West Indies all-rounder Dwayne Bravo has called time on his international career. He will however continue to play franchise T20 cricket across the world.
The 35-year-old made his debut in 2004, and played 40 Tests, 164 ODIs and 66 T20Is, although his last international appearance was more than two years ago, in a T20I against Pakistan in September 2016.
In a statement released to the media, Bravo said, “Today I want to confirm to the cricket world that I have officially retired from international cricket in all formats of the game. After 14 years when I made my debut for the West Indies, I still remember that moment I received the maroon cap before walking onto the Lords Cricket Ground against England in July 2004. The enthusiasm and passion I felt then, I have kept with me throughout my career.
“However, I must accept that for me to preserve my longevity as a professional cricketer, I must do as others before have done, leave the international arena for the next generation of players.”
Bravo played his last Test in 2010, and had gradually transformed into a T20 specialist in the past few years. The combination of his big-hitting ability, athletic fielding, and canny bowling with an assortment of slower balls and change-ups made him a much sough-after figure in T20 cricket the world over.
His last ODI was in 2014, the fourth match of the dramatic series against India in Dharamsala, after which the West Indies flew home in protest against their board, cutting the tour short. Bravo was the captain of the ODI side then, and at the toss, the full squad stood behind him, symbolically backing his decision.
With his announcement, Bravo has drawn a line under any potential international comeback. As recently as before West Indies’ ongoing tour of India, there had been talk of Bravo, among others, possibly making it to the national team.
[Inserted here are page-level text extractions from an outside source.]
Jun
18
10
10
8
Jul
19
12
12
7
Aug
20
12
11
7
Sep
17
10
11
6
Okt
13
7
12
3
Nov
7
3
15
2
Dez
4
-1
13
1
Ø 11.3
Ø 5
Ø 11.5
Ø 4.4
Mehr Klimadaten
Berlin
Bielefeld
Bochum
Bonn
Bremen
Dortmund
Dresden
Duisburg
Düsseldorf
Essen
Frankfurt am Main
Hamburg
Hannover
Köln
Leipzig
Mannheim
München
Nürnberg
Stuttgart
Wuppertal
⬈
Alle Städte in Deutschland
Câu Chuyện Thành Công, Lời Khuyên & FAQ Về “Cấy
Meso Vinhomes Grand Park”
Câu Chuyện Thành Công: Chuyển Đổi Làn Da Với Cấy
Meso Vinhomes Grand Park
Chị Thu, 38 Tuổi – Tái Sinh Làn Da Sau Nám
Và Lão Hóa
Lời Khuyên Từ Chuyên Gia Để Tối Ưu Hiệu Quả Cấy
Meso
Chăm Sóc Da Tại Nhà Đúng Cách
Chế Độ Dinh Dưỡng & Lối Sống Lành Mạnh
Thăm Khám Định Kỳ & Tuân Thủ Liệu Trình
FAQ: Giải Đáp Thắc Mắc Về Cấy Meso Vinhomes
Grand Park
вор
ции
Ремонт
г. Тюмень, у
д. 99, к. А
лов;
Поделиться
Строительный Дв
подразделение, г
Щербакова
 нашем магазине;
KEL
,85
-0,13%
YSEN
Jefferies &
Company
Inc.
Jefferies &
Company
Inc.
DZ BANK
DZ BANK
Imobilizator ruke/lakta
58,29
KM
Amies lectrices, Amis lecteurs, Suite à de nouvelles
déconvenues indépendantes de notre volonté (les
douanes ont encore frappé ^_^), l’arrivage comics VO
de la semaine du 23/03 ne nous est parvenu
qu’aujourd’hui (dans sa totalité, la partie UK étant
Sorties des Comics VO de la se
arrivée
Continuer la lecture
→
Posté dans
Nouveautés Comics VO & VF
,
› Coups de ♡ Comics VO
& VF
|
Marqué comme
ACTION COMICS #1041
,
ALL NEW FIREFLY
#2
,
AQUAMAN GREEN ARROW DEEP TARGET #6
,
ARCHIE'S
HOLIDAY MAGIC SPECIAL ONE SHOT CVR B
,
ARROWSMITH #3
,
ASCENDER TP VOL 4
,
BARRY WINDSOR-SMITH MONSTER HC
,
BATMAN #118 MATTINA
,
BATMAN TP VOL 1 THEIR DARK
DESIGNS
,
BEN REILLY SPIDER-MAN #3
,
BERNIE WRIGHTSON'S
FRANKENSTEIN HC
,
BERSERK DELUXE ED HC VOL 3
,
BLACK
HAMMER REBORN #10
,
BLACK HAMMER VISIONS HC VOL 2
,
He ends with 2200 runs at an average of 31.42 in Tests, with three centuries, to go with 86 wickets at 39.83. In ODIs, he made 2968 runs at 25.36, with a strike-rate of 82.30, while taking 199 wickets at 29.51 with an economy rate of 5.41.
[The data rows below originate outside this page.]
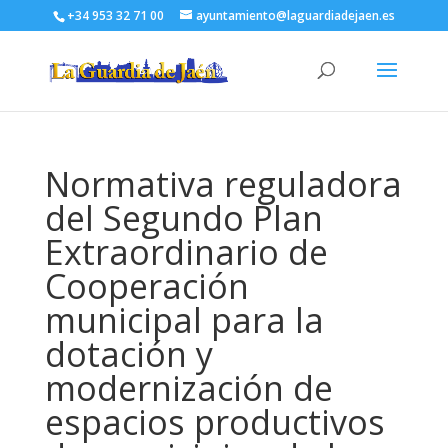
+34 953 32 71 00
ayuntamiento@laguardiadejaen.es
Normativa reguladora
del Segundo Plan
Extraordinario de
Cooperación
municipal para la
dotación y
modernización de
espacios productivos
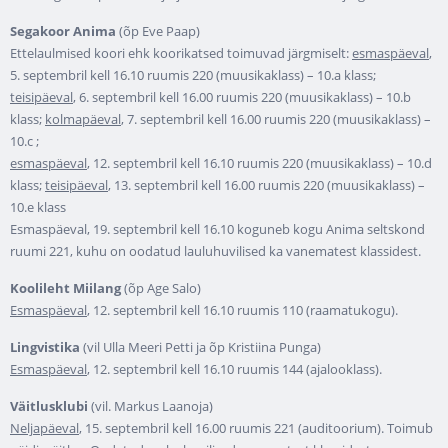
Segakoor Anima
(õp Eve Paap)
Ettelaulmised koori ehk koorikatsed toimuvad järgmiselt:
esmaspäeval
,
5. septembril kell 16.10 ruumis 220 (muusikaklass) – 10.a klass;
teisipäeval
, 6. septembril kell 16.00 ruumis 220 (muusikaklass) – 10.b
klass;
kolmapäeval
, 7. septembril kell 16.00 ruumis 220 (muusikaklass) –
10.c ;
esmaspäeval
, 12. septembril kell 16.10 ruumis 220 (muusikaklass) – 10.d
klass;
teisipäeval
, 13. septembril kell 16.00 ruumis 220 (muusikaklass) –
10.e klass
Esmaspäeval, 19. septembril kell 16.10 koguneb kogu Anima seltskond
ruumi 221, kuhu on oodatud lauluhuvilised ka vanematest klassidest.
Koolileht Miilang
(õp Age Salo)
Esmaspäeval
, 12. septembril kell 16.10 ruumis 110 (raamatukogu).
Lingvistika
(vil Ulla Meeri Petti ja õp Kristiina Punga)
Esmaspäeval
, 12. septembril kell 16.10 ruumis 144 (ajalooklass).
Väitlusklubi
(vil. Markus Laanoja)
Neljapäeval
, 15. septembril kell 16.00 ruumis 221 (auditoorium). Toimub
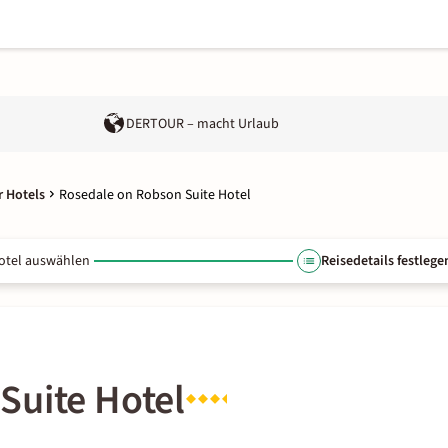
DERTOUR – macht Urlaub
 Hotels
Rosedale on Robson Suite Hotel
otel auswählen
Reisedetails festlege
Suite Hotel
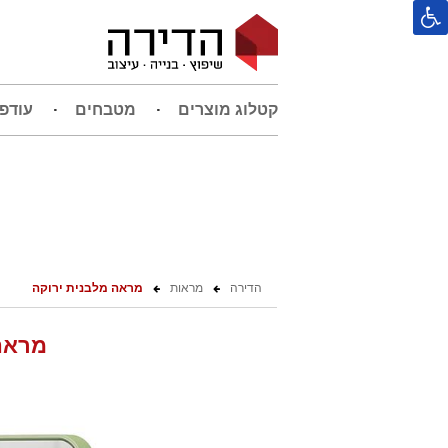
קטלוג מוצרים
מטבחים
עודפ
הדירה
מראות
מראה מלבנית ירוקה
מראה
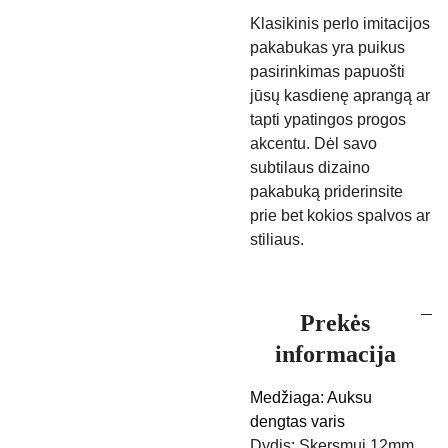
Klasikinis perlo imitacijos
pakabukas yra puikus
pasirinkimas papuošti
jūsų kasdienę aprangą ar
tapti ypatingos progos
akcentu. Dėl savo
subtilaus dizaino
pakabuką priderinsite
prie bet kokios spalvos ar
stiliaus.
Prekės
informacija
Medžiaga: Auksu
dengtas varis
Dydis: Skersmui 12mm.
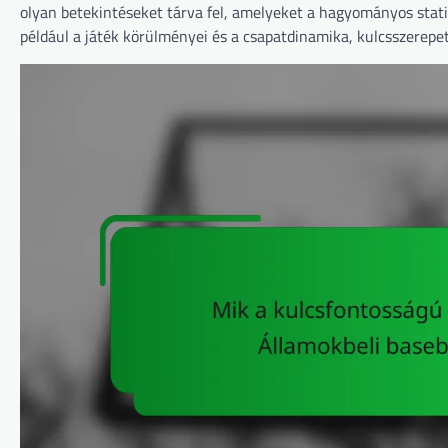
olyan betekintéseket tárva fel, amelyeket a hagyományos stati
például a játék körülményei és a csapatdinamika, kulcsszerep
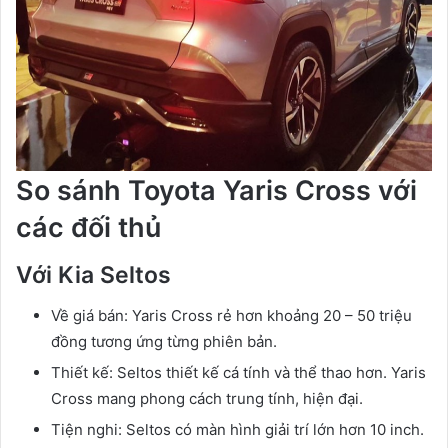
So sánh Toyota Yaris Cross với
các đối thủ
Với Kia Seltos
Về giá bán: Yaris Cross rẻ hơn khoảng 20 – 50 triệu
đồng tương ứng từng phiên bản.
Thiết kế: Seltos thiết kế cá tính và thể thao hơn. Yaris
Cross mang phong cách trung tính, hiện đại.
Tiện nghi: Seltos có màn hình giải trí lớn hơn 10 inch.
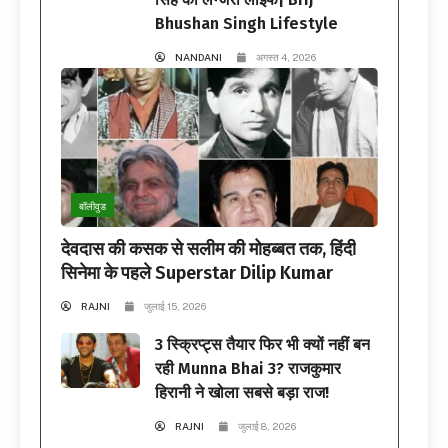
Bhushan Singh Lifestyle
NANDANI
अगस्त 4, 2026
बॉलीवुड
देवदास की कसक से सलीम की मोहब्बत तक, हिंदी
सिनेमा के पहले Superstar Dilip Kumar
RAJNI
जुलाई 15, 2026
3 स्क्रिप्ट्स तैयार फिर भी क्यों नहीं बन
रही Munna Bhai 3? राजकुमार
हिरानी ने खोला सबसे बड़ा राज!
RAJNI
जुलाई 8, 2026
“I thank the countless persons who were instrumental to my success, particularly my family and QPCC where I developed my skills at an early age,” Bravo said. “I thank the many loyal fans who continue to support my journey and who recognize my efforts on and off the field. I am extremely fortunate to have a career that has taken me across the globe into the most prestigious dressing rooms sharing experiences with all the recent legends of this glorious game. I will continue my professional career as a cricketer and entertainer living as a true champion.”